On a recent trip to Europe we explored an area in southern France loaded with prehistoric cave paintings before venturing into Spain to visit the Guggenheim Museum of Contemporary Art in Bilbao. In this two-part blog, I’ll share the unique experience of exploring art produced by equal talents at the opposite ends of time.
Dordogne’s Vézère Valley & Mankind’s Earliest Works
Some of the earliest known artwork created by man can be found in Dordogne’s Vézère Valley in southern France. These caves are about 2.5 hours east of Bordeaux. The drive between Bordeaux and this extraordinary valley is filled with gorgeous rolling hills, vineyards, orchards, impressive chateaus and quaint little towns. You can’t help but notice the atmosphere and light that gives the scenery a warm glow along the way. I’ve noticed this light on previous trips to France and imagine it is the same light that inspired the Impressionist painters…now back to the caves.
Coming around the curve into the Vézère Valley you are suddenly met with bluffs and large stone cliffs hanging out over the narrow curving road. The valley has a river running through the center, which attracts animals, and the cliffs provide natural protection. Because of this exceptional habitat, the Vézère Valley is an area that has been estimated to have been occupied continuously by man since 14,000 BC.
As the drive continues, it only becomes more beautiful. The observer will notice what appears to be doors and windows cut high up in the walls of the cliffs. The deeper into the valley you go the more frequent the openings appear with the additions of what seem to be notches and horizontal lines. I asked about these markings in the cliffs and was told that they are remnants of life in the Middle Ages. The notches were beam holders, and the lines were cut to function as guttering systems above the rooflines.
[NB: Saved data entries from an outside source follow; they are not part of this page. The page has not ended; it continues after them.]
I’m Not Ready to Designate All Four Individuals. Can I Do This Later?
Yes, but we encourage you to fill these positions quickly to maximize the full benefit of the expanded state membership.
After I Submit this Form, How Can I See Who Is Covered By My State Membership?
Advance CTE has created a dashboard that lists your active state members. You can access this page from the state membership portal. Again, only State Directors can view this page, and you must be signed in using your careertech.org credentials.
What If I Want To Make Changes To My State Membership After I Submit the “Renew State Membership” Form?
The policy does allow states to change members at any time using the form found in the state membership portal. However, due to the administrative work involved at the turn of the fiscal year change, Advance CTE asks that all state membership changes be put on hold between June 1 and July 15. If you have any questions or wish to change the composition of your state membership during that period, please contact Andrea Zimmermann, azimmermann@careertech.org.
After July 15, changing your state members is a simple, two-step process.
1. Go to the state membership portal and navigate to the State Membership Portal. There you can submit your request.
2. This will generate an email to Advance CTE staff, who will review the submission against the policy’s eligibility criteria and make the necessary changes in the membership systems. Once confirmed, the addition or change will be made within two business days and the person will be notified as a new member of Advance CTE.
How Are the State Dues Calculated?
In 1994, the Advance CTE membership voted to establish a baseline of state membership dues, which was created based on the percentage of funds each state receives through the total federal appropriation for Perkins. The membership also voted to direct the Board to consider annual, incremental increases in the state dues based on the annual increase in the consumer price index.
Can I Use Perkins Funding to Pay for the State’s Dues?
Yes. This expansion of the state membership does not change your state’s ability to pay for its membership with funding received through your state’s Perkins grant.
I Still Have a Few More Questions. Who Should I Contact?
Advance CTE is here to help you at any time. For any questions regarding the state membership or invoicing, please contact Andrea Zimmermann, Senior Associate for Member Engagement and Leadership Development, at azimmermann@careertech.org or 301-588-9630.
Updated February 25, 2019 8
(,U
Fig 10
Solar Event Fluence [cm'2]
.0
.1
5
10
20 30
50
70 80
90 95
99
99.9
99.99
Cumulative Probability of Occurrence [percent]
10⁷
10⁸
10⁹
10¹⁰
The Prehistoric Beauty of the Lascaux Cave Paintings
While the Lascaux cave paintings are the most famous in the world, it is no longer possible to see the actual handiwork of these Ice Age artists. The Lascaux cave became a popular tourist site after World War II. It had to be sealed off to the public in 1963 because visitors created carbon dioxide and humidity that would damage the paintings. For that reason, in addition to Lascaux, we also chose to visit the smaller cave sites where authentic paintings and etchings are still accessible to see first hand. Seeing original art and not reproductions is important to me because I believe as artists we impart our personal energy on to our canvases…. and in this case on to the cave walls. Experiencing the energy of my prehistoric foremothers was awe-inspiring!
Grotte de Font-de-Gaume
Grotte de Font-de-Gaume is the only cave in France with original colored paintings that can still be seen by the public. The paintings were done using pulverized iron oxide (red), manganese (black) and ochre (yellow) mixed with animal fats as an art medium. Because the animal fat was used in this cave, carbon dating could be done to estimate the age of the artwork at 14,000 years old. The paintings in the Lascaux caves were done with these same minerals, but water must have been used as the art medium so carbon dating could not be done. For this reason the exact time they were created cannot be determined, but it is guessed that the Lascaux artwork is 15,000-20,000 years old.
The color was preserved in Font-de-Gaume because it was higher in elevation and clear calcite washed over the art to act as a natural varnish. The most striking thing to me about the paintings, beyond the distinctive style of the animals, was the large scale. Some animals were 5’ to 6’ wide by 4’ to 5’ high. Before this trip my impression of cave paintings was that they were small and primarily used as tools for communication. In reality, these were large stylized murals with shading, three dimensional form, and sometimes very complex compositions.
Grotte des Combarelles
The artwork in Grotte des Combarelles had also been painted at one time, but now all that is visible are the etchings and outlines of animals and people. Because of the lower elevation of this cave, the fats and minerals used as medium in the art have since dissolved. But in this cave, since stones were used to carve amazing detail and dimension into the forms, the artist’s handiwork is still visible. There are over 800 decorations on the walls that include wooly mammoth, reindeer, human form, bison, rhinosaurus, horse and a most spectacular lioness. Grotte des Combarelles and the Grotte de Font-de-Gaume are both listed as UNESCO world heritage sites and accept very few visitors per day. In fact, our tours had 8 in one and just my husband and myself in the other.
It was explained that these prehistoric creators were part scientist, part spiritual leader and part artist. It is thought that only these artists were allowed deep into the caves that were considered sacred spaces. Lives were otherwise lived in the opening of the caves and never back where the paintings were done.
Artist Impressions on the Vézère Valley Cave Paintings
My goal as an artist is to leave a mark…leave something behind…leave energy that lives on past my lifetime. My guess is that the cave artists were also giving back and communicating their life experiences through their expressions in art. I’m sure they could not fathom that, by the grace of natural preservation, their work would continue to give back 14,000 years later.